Two suicide bombings in Kabul killed 29 people in the Afghan capital on Monday morning. Journalists rushing to cover the first explosion were killed by a second bomber posing as a cameraman. Another 45 people were injured in the blasts.
The first explosion came at 8 a.m. local time in the Shashdarak area of the city, where the U.S. embassy and government buildings are located. According to the Washington Post, it followed a pattern of twin blasts meant to draw people to the area, then inflict more damage with he second bombing.
The Afghan Journalists Safety Committee said seven journalists were killed in the attack, including cameramen for TOLO TV and TV 1, two Afghan news organizations.
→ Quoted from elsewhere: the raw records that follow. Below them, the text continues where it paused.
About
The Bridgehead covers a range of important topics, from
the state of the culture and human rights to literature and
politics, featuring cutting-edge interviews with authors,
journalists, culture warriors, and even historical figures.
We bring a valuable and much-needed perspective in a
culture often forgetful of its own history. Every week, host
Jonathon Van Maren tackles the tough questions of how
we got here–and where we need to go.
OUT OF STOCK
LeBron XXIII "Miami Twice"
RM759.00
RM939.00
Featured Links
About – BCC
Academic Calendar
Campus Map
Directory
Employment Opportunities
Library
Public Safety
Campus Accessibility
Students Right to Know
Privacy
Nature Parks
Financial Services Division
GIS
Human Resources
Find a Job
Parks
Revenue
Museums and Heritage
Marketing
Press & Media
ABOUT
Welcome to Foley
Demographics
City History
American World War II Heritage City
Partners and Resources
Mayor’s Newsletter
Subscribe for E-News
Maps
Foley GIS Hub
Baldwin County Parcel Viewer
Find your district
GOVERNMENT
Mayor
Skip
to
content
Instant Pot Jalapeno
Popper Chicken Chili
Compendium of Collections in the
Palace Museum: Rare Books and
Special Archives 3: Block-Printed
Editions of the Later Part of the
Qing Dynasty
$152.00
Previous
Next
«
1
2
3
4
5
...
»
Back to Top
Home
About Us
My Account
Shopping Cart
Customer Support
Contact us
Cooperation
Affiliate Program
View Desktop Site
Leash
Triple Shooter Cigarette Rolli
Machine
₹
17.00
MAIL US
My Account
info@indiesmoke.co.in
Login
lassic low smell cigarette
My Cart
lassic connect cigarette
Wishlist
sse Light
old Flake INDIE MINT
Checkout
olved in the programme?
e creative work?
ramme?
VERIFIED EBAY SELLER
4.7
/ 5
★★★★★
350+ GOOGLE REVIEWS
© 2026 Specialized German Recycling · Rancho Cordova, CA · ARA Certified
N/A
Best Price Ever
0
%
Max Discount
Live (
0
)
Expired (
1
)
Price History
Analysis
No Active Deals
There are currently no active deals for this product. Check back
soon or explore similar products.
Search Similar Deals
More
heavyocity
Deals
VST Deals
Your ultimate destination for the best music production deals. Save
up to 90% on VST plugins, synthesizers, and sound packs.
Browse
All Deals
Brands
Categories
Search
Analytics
Agence France-Presse said its chief photographer in Afghanistan, Shah Marai, was among the dead as well.
Marai began working at AFP as a driver in 1996 and rose through the ranks to become the bureau’s top photographer. In 2016, before the birth of his sixth child, he penned an essay on the anxieties of living in Kabul as the Taliban attempts to return to power. Marai wrote:
But there is no more hope. Life seems to be even more difficult than under the Taliban because of the insecurity. I don’t dare to take my children for a walk. I have five and they spend their time cooped up inside the house. Every morning as I go to the office and every evening when I return home, all I think of are cars that can be booby-trapped, or of suicide bombers coming out of a crowd. I can’t take the risk. So we don’t go out.
Six weeks ago there were reports that some in the Taliban wanted to reach a peace settlement with the Afghan government, but since then there’s only been an uptick in violence. A little over a week ago a suicide bombing outside a voter-registration center killed 57 people and wounded 100 more.
ISIS claimed responsibility for that attack, and its strategy involves killing civilians. Taliban militants just announced their spring offensive last week, but they have said they would target Afghan and foreign security forces rather than civilians. So far no group has claimed responsibility for Monday’s attack.